Selected extract:
────────────────────
Vector stick plots of observed and modeled (expt 6) currents at the IS mooring are presented in Fig. 6 showing the applied surface forcing, near-surface (12 m), middepth (20 m), and near-bottom (38 m) observed and modeled currents. There is generally excellent quantitative agreement between the observed and modeled currents at the IS mooring. The correlation between the modeled and observed (*u,* *υ*), denoted as CC(*u,* *υ*), and the magnitude and phase of the complex cross-correlation (Kundu 1976), denoted as (*ρ**, *θ**) is shown for each time series comparison. Near the surface CC(*u,* *υ*) = (0.72, 0.87) and (*ρ**, *θ**) = (0.86, −1.1°). The agreement between the observed and modeled currents improves after the 12 July upwelling. For the 40-day period following 8 July, (*ρ**, *θ**) = (0.92, −0.62°), (0.9, −6.4°), and (0.83, −6.9°) at the near-surface, middepth and near-bottom depth on the IS mooring respectively demonstrating this point. Before the 12 July upwelling, the observed currents are oscillatory in the *y* direction with a period of 3–5 days. Similar variability is evident in the modeled fields; however, the period is longer and the amplitude is smaller. It is not clear whether the model is still spinning up during the period before 8 July, or whether the model does not adequately represent the dominant physical processes, such as remotely forced coastally trapped waves, that govern the circulation before 8 July.
────────────────────
Data records:
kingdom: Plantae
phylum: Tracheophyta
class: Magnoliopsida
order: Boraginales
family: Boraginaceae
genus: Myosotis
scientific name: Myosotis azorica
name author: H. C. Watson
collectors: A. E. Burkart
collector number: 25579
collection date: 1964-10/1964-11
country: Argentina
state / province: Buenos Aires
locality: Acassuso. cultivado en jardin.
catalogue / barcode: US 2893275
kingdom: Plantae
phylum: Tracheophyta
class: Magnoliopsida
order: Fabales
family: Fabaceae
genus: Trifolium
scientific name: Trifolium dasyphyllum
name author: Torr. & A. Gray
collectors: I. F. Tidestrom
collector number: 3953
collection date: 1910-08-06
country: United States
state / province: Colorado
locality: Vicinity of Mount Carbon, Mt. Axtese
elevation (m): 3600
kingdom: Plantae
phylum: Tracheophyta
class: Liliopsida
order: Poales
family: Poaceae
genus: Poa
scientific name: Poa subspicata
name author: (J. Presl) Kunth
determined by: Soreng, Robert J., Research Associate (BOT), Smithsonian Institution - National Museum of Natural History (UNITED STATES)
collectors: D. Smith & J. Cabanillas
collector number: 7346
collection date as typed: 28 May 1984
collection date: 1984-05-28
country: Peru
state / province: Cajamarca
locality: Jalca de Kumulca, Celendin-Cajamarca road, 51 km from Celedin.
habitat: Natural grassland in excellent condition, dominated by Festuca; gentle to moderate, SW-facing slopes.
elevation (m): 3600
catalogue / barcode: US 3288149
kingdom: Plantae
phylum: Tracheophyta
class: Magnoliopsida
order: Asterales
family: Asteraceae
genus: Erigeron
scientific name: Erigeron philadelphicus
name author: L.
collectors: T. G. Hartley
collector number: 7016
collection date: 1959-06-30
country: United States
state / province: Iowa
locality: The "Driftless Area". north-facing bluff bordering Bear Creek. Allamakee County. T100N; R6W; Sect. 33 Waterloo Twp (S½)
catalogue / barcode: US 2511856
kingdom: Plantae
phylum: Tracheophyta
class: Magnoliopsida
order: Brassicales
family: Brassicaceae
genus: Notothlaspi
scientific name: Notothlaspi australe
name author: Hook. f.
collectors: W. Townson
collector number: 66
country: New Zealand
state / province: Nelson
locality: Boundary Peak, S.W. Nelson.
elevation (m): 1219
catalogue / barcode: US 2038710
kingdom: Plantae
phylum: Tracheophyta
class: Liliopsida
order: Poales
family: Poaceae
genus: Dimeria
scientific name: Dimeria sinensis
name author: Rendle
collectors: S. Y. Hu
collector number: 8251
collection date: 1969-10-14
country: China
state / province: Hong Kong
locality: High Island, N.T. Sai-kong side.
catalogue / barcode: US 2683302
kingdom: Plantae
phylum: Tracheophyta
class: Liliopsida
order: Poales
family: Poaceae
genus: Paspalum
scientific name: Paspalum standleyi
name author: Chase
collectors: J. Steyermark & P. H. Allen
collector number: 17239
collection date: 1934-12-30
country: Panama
────────────────────
What needs to be done:
Carry on the passage comparing observed and modeled currents at the IS mooring, starting right after its final sentence.

Exercise output:
During the 12 July upwelling the coastal jet accelerates, increasing the magnitude of *υ* in excess of 0.5 m s^{−1} near the surface and 0.3–0.4 m s^{−1} near the bottom. After the 12 July upwelling, *υ* reverses at all depths at the IS mooring. Close inspection reveals that the near-bottom currents reverse before the currents at middepth and near the surface in both the model and observations. Similar behavior was found by Gan and Allen (2002) in a modeling study of upwelling relaxation off northern California. For a two-week period after the 12 July upwelling the winds oscillate between being moderately upwelling favorable and weakly downwelling favorable. During this time, *υ* oscillates approximately in phase with the wind. Immediately prior to 28 July there is a southward, vertically sheared pulse in *υ.* Following this pulse, *υ* reverses and flows northward. This reversal is very similar to the upwelling relaxation reversal that followed the 12 July upwelling. Again, it is clear that *υ* reverses near the bottom first, before reversing at middepth and finally near the surface around 29 July. The main difference between this, and typical upwelling relaxation reversals is the absence of a single, strong upwelling favorable wind event immediately prior to the reversal. During the next 10 days the wind is near zero and *υ* continues to flow northward. Around 7 August there is a brief downwelling event when *υ* accelerates to the north. The dynamical balances that govern the reversal after the 12 July upwelling are investigated in detail in Part II of this study where it is shown that the northward momentum associated with this reversal is generated to the south of Newport by a negative alongshore pressure gradient and that the northward momentum is subsequently advected to the IS mooring location resulting in a sustained northward flow.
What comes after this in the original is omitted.